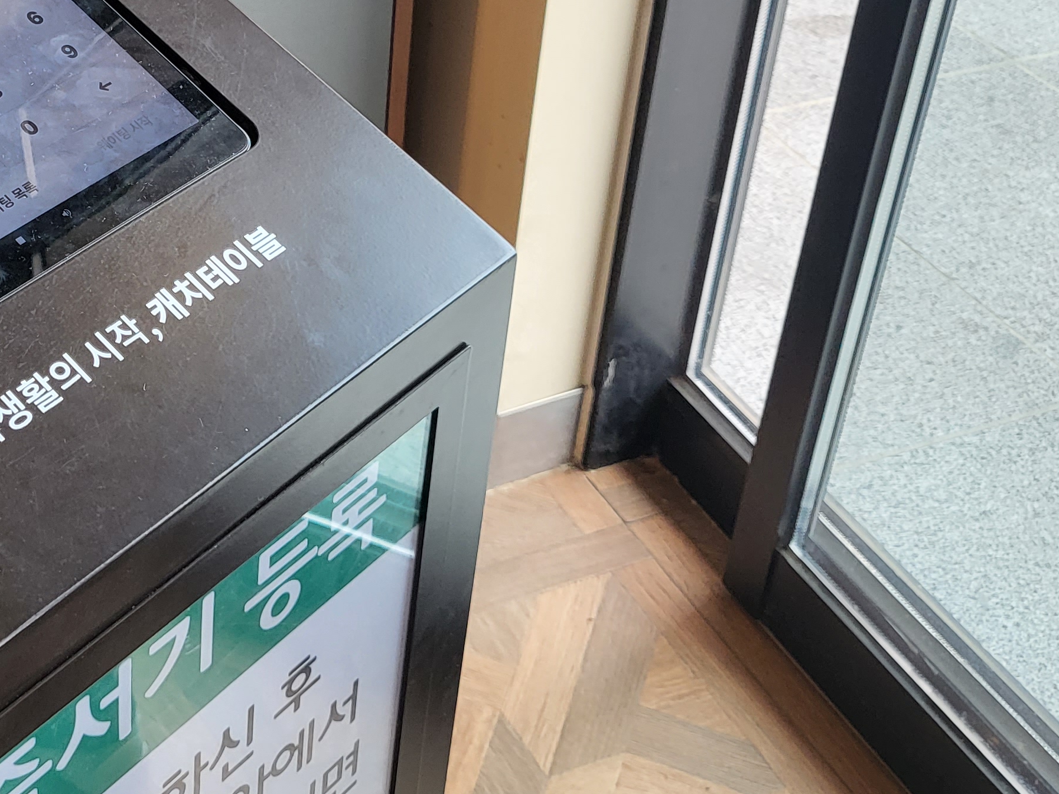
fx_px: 1775
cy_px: 80
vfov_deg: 24.5
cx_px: 64
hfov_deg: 31.3
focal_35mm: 58
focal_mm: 4.25
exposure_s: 1/120
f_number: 1.8
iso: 64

EXERCISE DIRECTIONS :: The answer must restate each entry word for word and contain no images.

COMPLETED EXERCISE ::
fx_px: 1775
cy_px: 80
vfov_deg: 24.5
cx_px: 64
hfov_deg: 31.3
focal_35mm: 58
focal_mm: 4.25
exposure_s: 1/120
f_number: 1.8
iso: 64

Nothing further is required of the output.